Pixel coordinate listings:
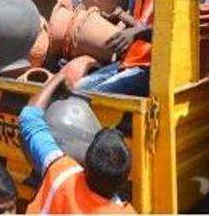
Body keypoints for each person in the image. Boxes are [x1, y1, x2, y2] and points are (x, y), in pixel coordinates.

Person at [19, 73, 135, 213]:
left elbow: (29, 119)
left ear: (85, 163)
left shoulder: (63, 174)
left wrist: (59, 77)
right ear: (125, 179)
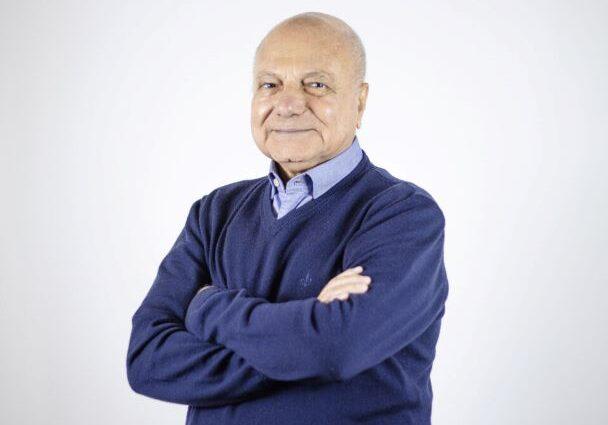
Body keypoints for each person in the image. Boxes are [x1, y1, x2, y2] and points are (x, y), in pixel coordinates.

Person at [126, 11, 449, 425]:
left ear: (360, 101)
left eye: (316, 84)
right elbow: (148, 362)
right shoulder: (214, 213)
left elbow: (333, 349)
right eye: (270, 84)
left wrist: (208, 306)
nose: (289, 105)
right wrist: (304, 338)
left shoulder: (403, 216)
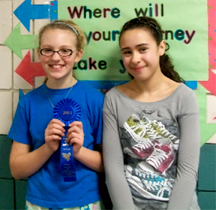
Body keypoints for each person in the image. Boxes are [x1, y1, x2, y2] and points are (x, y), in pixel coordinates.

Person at [102, 16, 200, 210]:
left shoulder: (185, 97)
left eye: (143, 49)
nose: (135, 58)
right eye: (127, 52)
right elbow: (113, 168)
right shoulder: (114, 99)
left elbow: (188, 171)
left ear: (161, 48)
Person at [8, 20, 106, 210]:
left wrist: (79, 151)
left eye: (65, 50)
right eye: (48, 50)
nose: (56, 57)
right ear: (39, 54)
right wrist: (48, 147)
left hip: (84, 202)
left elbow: (110, 165)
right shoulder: (28, 103)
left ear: (78, 55)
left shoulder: (95, 100)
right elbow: (16, 170)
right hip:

→ **What you should do**
Print every entry exactly; omit the pictures.

→ **Answer box**
Body keypoints for each person in the image. Boxes are [x1, y1, x2, y2] and points are (x, y), in pixel coordinates.

Person at [19, 73, 135, 213]:
left elbow: (29, 119)
left ear: (85, 163)
left shoulder: (63, 174)
left wrist: (59, 77)
right ear: (125, 179)
Body keypoints for each person in the image. Boxes are [x1, y1, x2, y2] and points are (x, y), in pixel coordinates.

Person at [126, 11, 449, 425]:
left ear: (360, 101)
left eye: (316, 84)
right elbow: (148, 362)
right shoulder: (214, 213)
left elbow: (333, 349)
right eye: (270, 84)
left wrist: (208, 306)
nose: (289, 105)
right wrist: (304, 338)
left shoulder: (403, 216)
Body keypoints for each person in the image. Boxes are [x1, y1, x2, y2] and points are (x, y), in pixel coordinates.

Person at [102, 16, 200, 210]:
left shoulder: (185, 97)
left eye: (143, 49)
nose: (135, 58)
right eye: (127, 52)
right elbow: (113, 168)
right shoulder: (114, 99)
left elbow: (188, 171)
left ear: (161, 48)
Person at [8, 20, 106, 210]:
left wrist: (79, 151)
left eye: (65, 50)
right eye: (48, 50)
nose: (56, 57)
right ear: (39, 54)
right wrist: (48, 147)
left hip: (84, 202)
left elbow: (110, 165)
right shoulder: (28, 103)
left ear: (78, 55)
left shoulder: (95, 100)
right elbow: (16, 170)
right hip:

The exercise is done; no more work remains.